Today’s young people were obviously once ‘future people’ in their own parents’ early days, so what about today’s unborn future generations? What do we owe them, and how much of a concern should we show them relating to the world in which they, not we, will live?

That idea, that ‘future people count’, is a core tenant of the ‘longtermism’ philosophy outlined by philosopher William MacAskill in his book What We Owe the Future. MacAskill suggests that we should aim not for some vague sense of utopia (which in etymological terms means ‘no place’) but instead have as our target the more realistic achievement of a ‘eutopia’ as in ‘good place’.

MacAskill proposes that we abandon our selfish and pathological obsession with short-termism, expand our horizons, and make deliberate and profound moral decisions that bring about lasting positive change. Doing so, in whichever way such efforts manifest practically, would signify that the concept of an even-handed approach to current and future generations matters. The ‘current future’ for millennials and Gen Z has been, is now, and will be, badly affected by the impact of those who came before them. To continue perpetuating inequalities that largely come down to luck would be unethical.
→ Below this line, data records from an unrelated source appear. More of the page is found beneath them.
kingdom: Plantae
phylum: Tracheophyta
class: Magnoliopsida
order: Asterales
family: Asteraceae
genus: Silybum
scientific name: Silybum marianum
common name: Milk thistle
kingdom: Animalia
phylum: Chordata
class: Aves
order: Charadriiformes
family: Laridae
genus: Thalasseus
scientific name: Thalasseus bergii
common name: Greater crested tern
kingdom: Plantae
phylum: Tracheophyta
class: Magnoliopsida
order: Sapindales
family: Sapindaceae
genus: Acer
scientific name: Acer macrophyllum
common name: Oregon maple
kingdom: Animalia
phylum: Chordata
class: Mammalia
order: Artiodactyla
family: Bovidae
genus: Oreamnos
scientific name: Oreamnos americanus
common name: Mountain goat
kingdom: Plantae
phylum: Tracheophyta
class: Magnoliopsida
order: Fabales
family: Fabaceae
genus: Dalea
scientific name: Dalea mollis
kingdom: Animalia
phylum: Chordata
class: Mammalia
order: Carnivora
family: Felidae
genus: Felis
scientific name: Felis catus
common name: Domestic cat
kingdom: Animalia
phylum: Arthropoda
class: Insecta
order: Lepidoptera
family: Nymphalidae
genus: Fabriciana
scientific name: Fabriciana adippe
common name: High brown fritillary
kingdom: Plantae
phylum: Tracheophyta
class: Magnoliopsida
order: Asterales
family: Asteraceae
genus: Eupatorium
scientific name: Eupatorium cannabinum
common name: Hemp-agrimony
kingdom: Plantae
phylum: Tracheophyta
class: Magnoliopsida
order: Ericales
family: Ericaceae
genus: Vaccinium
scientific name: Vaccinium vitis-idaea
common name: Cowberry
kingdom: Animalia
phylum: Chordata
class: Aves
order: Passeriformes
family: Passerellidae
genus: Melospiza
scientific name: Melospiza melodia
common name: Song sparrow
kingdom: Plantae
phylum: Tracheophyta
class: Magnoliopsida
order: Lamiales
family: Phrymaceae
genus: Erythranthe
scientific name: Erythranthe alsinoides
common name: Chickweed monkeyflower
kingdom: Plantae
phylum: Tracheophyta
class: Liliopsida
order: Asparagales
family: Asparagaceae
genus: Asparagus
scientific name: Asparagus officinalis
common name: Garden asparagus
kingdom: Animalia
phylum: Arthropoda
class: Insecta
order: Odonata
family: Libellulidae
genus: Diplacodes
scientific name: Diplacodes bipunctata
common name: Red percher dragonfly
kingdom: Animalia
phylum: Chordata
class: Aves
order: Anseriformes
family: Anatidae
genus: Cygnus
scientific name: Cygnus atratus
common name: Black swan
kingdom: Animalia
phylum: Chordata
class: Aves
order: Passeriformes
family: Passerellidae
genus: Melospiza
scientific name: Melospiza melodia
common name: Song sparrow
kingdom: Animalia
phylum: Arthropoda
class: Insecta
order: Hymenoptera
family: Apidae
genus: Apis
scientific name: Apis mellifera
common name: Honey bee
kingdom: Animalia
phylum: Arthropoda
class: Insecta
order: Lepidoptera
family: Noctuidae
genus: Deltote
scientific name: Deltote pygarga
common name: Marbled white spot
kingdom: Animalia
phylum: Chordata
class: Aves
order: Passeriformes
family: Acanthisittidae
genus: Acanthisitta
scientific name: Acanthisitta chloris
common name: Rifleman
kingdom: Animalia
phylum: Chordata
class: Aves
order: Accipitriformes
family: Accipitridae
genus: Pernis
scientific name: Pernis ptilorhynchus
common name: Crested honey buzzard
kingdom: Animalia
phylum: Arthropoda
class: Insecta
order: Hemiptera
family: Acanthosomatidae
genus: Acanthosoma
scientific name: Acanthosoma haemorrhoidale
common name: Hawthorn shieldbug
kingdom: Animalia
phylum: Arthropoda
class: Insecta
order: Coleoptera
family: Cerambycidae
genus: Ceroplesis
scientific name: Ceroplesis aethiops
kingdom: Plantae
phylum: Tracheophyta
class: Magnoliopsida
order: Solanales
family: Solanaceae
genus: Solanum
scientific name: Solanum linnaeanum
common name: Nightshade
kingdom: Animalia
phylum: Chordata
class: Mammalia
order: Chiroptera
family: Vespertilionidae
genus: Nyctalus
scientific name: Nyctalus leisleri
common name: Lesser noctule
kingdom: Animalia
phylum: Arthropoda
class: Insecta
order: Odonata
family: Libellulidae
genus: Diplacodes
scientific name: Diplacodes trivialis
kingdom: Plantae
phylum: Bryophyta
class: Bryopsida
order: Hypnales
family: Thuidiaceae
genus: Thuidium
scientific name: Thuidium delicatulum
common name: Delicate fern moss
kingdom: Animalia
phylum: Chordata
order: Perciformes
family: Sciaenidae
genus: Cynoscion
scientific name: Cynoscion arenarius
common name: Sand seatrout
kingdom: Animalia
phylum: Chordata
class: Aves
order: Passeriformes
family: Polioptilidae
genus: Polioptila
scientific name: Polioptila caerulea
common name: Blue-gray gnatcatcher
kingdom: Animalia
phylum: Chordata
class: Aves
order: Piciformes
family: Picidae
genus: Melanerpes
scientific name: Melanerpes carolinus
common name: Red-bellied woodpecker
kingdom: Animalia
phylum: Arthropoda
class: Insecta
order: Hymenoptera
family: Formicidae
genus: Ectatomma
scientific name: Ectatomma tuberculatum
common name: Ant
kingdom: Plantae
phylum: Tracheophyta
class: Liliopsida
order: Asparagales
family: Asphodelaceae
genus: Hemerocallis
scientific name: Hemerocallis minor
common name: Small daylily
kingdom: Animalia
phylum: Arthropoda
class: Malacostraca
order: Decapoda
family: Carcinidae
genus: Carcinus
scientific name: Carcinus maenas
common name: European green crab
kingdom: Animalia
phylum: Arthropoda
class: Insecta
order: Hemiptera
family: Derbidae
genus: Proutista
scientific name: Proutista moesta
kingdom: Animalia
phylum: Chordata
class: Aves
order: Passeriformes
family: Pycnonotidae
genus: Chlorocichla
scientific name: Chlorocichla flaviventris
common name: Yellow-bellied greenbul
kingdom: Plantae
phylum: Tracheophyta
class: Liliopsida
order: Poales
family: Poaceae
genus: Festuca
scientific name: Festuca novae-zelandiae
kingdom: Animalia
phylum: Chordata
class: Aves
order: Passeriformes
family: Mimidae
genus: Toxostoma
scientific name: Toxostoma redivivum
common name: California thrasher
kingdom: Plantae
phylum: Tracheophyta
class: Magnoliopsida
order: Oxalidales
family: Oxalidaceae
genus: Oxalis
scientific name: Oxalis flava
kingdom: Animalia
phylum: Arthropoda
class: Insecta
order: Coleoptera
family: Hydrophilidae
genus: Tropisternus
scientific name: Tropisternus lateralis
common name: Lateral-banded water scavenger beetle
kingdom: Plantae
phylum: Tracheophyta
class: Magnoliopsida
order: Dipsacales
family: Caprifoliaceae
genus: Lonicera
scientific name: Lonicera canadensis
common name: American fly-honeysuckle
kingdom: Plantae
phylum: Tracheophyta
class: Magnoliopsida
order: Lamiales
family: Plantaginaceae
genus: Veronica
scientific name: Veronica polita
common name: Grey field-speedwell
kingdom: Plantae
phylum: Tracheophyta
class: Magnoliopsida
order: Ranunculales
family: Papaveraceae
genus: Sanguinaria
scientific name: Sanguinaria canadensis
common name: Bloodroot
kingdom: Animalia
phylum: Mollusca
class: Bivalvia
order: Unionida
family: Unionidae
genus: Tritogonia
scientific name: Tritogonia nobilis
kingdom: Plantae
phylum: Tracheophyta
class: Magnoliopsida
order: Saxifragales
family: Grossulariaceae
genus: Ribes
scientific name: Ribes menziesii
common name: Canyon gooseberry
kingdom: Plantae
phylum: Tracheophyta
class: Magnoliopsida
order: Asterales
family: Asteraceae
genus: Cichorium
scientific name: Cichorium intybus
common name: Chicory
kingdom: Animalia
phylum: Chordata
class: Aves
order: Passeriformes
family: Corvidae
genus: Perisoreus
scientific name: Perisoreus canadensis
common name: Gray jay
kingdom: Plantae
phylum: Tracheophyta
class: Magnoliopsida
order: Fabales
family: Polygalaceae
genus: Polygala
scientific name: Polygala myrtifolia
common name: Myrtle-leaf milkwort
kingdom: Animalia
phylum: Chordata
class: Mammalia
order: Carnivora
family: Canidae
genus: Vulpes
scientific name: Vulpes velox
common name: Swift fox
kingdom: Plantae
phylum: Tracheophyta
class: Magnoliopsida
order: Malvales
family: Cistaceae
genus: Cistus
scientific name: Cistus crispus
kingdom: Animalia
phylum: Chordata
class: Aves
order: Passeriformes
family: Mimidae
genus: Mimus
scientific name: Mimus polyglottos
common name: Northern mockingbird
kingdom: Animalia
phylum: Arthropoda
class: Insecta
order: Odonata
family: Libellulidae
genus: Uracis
As a slight aside, politicians could do well to note that the classic right-left wing voting pattern linked to home ownership vs renting (often based on the assumption that voters become more conservative as they age) now seems to be stalling. Bluntly put, all those ‘politically ignored’ millennials appear to be sticking with their left-leaning politics, which may have more than a little to do with their lifestyle expectations. Meanwhile, their electoral power is increasing.

Noting the time that the ‘great pause’ of Covid-19 gave us to consider our current situation and future plans, the documentary filmmaker Adam Curtis said that “Covid was like lightning on a dark night – suddenly you could see what’s been there the whole time.” And one of the things illuminated was a deep misalignment of intergenerational fairness.

For young people who’ve seen many of their reasonable expectations evaporate, the time for their elders to take ‘fair action’ is now. Either that, or perhaps take a lead from The New York Times, whom one assumes were joking when they published an article stating that “the only way to save America’s youth is to lock up the baby boomers for robbing their future.”